Più subdolo è stato l’ingresso dei contratti pirati negli appalti pubblici, pulizie, ristorazione, vigilanza e portierato. La retribuzione nettamente inferiore per i lavoratori, rispetto a quelle previste dall’applicazione dei CCNL sottoscritti da Cgil, Cisl e Uil, hanno determinato un notevole risparmio in termini di costo del personale per le aziende che li applicano, sfociando in una concorrenza sleale verso quelle aziende virtuose che invece applicano i CCNL sottoscritti con le OO.SS. Confederali. Nonostante i numerosi interventi con gli Enti Pubblici e le mobilitazioni, ben poco si è potuto fare. Il silenzio assordante della politica, delle Committenti e delle Prefetture ha generato una guerra tra poveri, mettendo gli uni contro gli altri le aziende e i lavoratori. Episodi come la recente morte di Adil Belakhdim, che ha perso la vita travolto da un camion durante un presidio sindacale in provincia di Novara, non devono accadere mai più.
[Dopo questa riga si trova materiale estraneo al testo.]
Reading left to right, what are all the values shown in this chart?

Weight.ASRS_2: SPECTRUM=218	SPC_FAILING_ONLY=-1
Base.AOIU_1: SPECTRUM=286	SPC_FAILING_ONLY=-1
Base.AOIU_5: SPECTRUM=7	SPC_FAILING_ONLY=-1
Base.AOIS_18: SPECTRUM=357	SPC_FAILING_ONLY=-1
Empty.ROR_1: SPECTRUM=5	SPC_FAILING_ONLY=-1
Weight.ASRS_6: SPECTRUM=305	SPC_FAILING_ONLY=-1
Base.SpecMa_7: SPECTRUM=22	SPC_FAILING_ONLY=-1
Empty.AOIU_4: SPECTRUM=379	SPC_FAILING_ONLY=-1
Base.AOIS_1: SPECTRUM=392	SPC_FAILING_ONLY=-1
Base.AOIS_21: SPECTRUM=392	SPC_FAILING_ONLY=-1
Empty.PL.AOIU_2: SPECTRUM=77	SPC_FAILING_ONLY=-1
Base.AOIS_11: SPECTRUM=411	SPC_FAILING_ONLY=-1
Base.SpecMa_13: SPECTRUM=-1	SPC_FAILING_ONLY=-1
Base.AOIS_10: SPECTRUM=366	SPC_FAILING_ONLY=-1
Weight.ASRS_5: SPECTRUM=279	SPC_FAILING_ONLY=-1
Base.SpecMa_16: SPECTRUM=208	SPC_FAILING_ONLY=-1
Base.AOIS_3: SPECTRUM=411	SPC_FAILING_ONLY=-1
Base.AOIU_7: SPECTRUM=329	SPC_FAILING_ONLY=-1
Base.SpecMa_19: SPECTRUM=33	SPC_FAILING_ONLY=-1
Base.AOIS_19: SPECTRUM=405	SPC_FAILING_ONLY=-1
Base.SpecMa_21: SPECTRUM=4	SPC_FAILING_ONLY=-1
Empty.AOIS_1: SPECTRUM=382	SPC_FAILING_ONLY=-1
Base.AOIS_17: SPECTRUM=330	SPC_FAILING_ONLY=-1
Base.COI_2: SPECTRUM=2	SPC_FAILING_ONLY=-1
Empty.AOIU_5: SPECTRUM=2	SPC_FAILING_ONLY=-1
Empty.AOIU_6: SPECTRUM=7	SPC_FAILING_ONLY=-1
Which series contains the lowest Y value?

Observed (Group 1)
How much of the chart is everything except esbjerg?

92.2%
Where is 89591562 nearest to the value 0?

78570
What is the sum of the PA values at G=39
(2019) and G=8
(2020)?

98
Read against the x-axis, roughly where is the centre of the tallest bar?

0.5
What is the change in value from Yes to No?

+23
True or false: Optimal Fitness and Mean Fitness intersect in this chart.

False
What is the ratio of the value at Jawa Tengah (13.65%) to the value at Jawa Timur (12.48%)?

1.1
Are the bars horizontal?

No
Non si può rispondere con la violenza a chi combatte per difendere i diritti e la dignità dei lavoratori, lottando contro un sistema di appalti e subappalti che favorisce l’applicazione di contratti pirata, le forme di sfruttamento lavorativo e negazione delle libertà sindacali.

Anche in Sardegna, nelle località balneari della nostra provincia, le aziende più “rinomate” stanno applicando i contratti pirata con grave pregiudizio per i lavoratori stagionali e non. Era il luglio 2020, speranzosi in un’isola Covid free, quando a Cala Gonone, nel super gettonato villaggio Palmasera, 50 donne coraggiose, unite, si ribellarono all’applicazione del contratto pirata siglato tra l’azienda e un sindacato poco rappresentativo, dimettendosi in massa, e tutto il personale di cucina le seguì. La vicenda fece scalpore arrivando addirittura sul tavolo del Presidente della Regione Sardegna. Nonostante ciò, l’imminente stagione turistica ci mostra un quadro rimasto praticamente invariato: la riduzione di stipendio e contribuzione e la rinuncia ai diritti e alle agibilità sindacali come “condizione della ripartenza”.

La realtà dei fatti dimostra che una realtà costruita su ricatti e servilismo produce solo un danno irreversibile all’intero impianto della leale e corretta contrattazione collettiva. Occorre ribadire ad alta voce che, oggi più che mai, è necessaria una legge sulla rappresentanza che ponga fine a questo scempio.